I remember one time I slagged him off so much that he said: “OK.” He threw away the sleeping bag, and he left the sleeping bag at the bottom of the bed. He slept in the sheets. When he woke up, he was head to toe in this rose-colored rash. So people used to laugh at the two of us.

Insiders have written accounts about the tacit division from the very beginning between you, Edge and Larry, the Irish Christians, and then, on the other side, Adam and Paul McGuinness, the English skeptics, with business sense and posh backgrounds, raised by military fathers. Is this real or an invention?

Well, Adam and Edge were friends. They came from the same suburbs. They were kind of middle-class and they both had British passports. But in terms of fun and frolics, going out, drinking wine, looking sharp, and living the life, I think Paul and Adam had a lot in common. They became friends. Myself, Edge, and Larry were kind of zealots. And we were determined that the world, in all its finagling attempt to corrupt you, to take you away from where you should be going, would not get us. But it's like that
old story of the guy who's hiding from the world by climbing up the mountain backwards. He gets halfway up the mountain. He finds a cave. He just looks left and he looks right, he looks up and he looks down, to make sure the world hasn't followed him. Then he looks back into the cave, that's dark and that's quiet. Then he hears something. What's that? It's the world!
[laughs]
There's no escape. We just didn't know that, then. But it turns out that that's a much more subtle threat than sex, drugs, and rock 'n' roll. Self-righteousness, self-flagellation, these things are as dangerous as what you might call the worship of the self. At that time, we were determined that we would never change. The music business would never change us, success would never change us. But if you think about it, that's a terrible thing. That would be awful, not to change. And of course you should be changing.
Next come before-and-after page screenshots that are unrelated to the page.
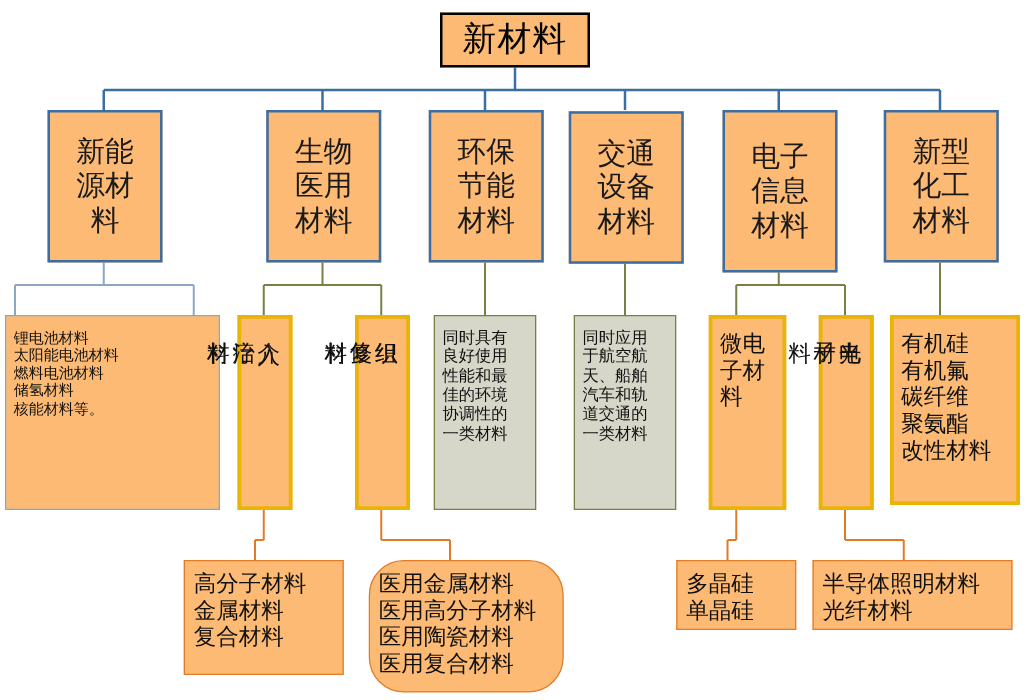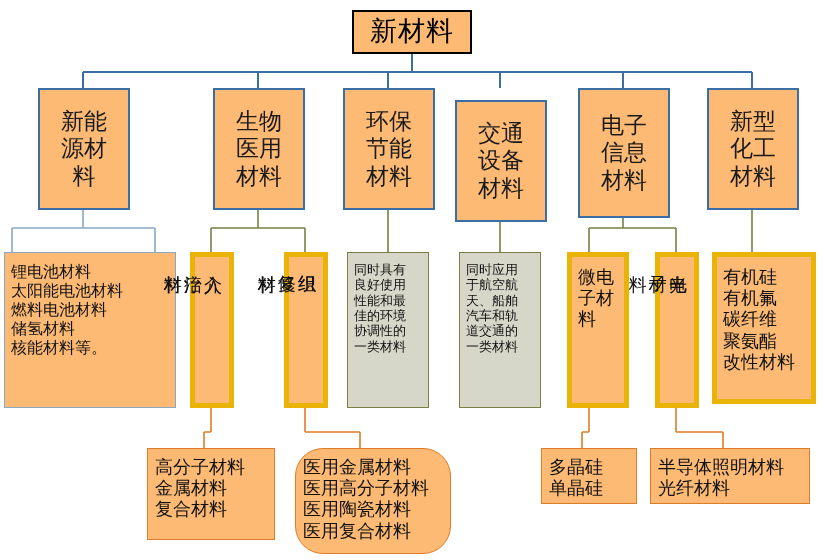--- a/index.html
+++ b/index.html
@@ -145,7 +145,7 @@
 节能
 材料</span>
   </div>
-  <div class="box cat-box" style="left:455px; top:100px; width:92px; height:122px;">
+  <div class="box cat-box" style="left:455px; top:89px; width:92px; height:122px;">
     <span>交通
 设备
 材料</span>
Paul and Adam just wanted to have fun, and get out there, and see what the world had to offer. We knew what the world had to offer—we didn't want to buy it. So we went in a completely different direction. But there was a lot of respect from us to them, and from them to us.

But have Paul and Adam tried to talk you out of this zealot attitude over the years? Or did they remain silent and respectful?

No, they were very respectful. I remember Paul saying, when we put out our second album,
October
[1981], which was a kind of religious experience of an album to make, very un–rock 'n' roll: “Look, these are not questions I'm asking, but they're questions I'm interested in. Anyone with a brain should be interested in these questions. And though you won't find many people in rock 'n' roll who are prepared to be so open like you are on this album, you look to black music, it's full of songs like this. Look to Marvin Gaye, look to Bob Marley.”

That's a case you're often making. You're presenting ideas of what U2 did or what you yourself are doing now by pointing to black artists. It's
interesting, because very few black artists have had a big impact on the rock audience, apart from Bob Marley or Prince.

Yeah, it's the Irish, we are the white niggers. Paul had the overview, because he was a few years older than us. Chris Blackwell, who had founded our record company, Island Records, also discovered Bob Marley. So he was very supportive. So you have your manager and your record company who are totally supportive of what looks like completely eccentric behavior in white rock 'n' roll. But if you look to writers and painters and poets, then you'll often find the search for the ecstatic, the trauma of religious experience.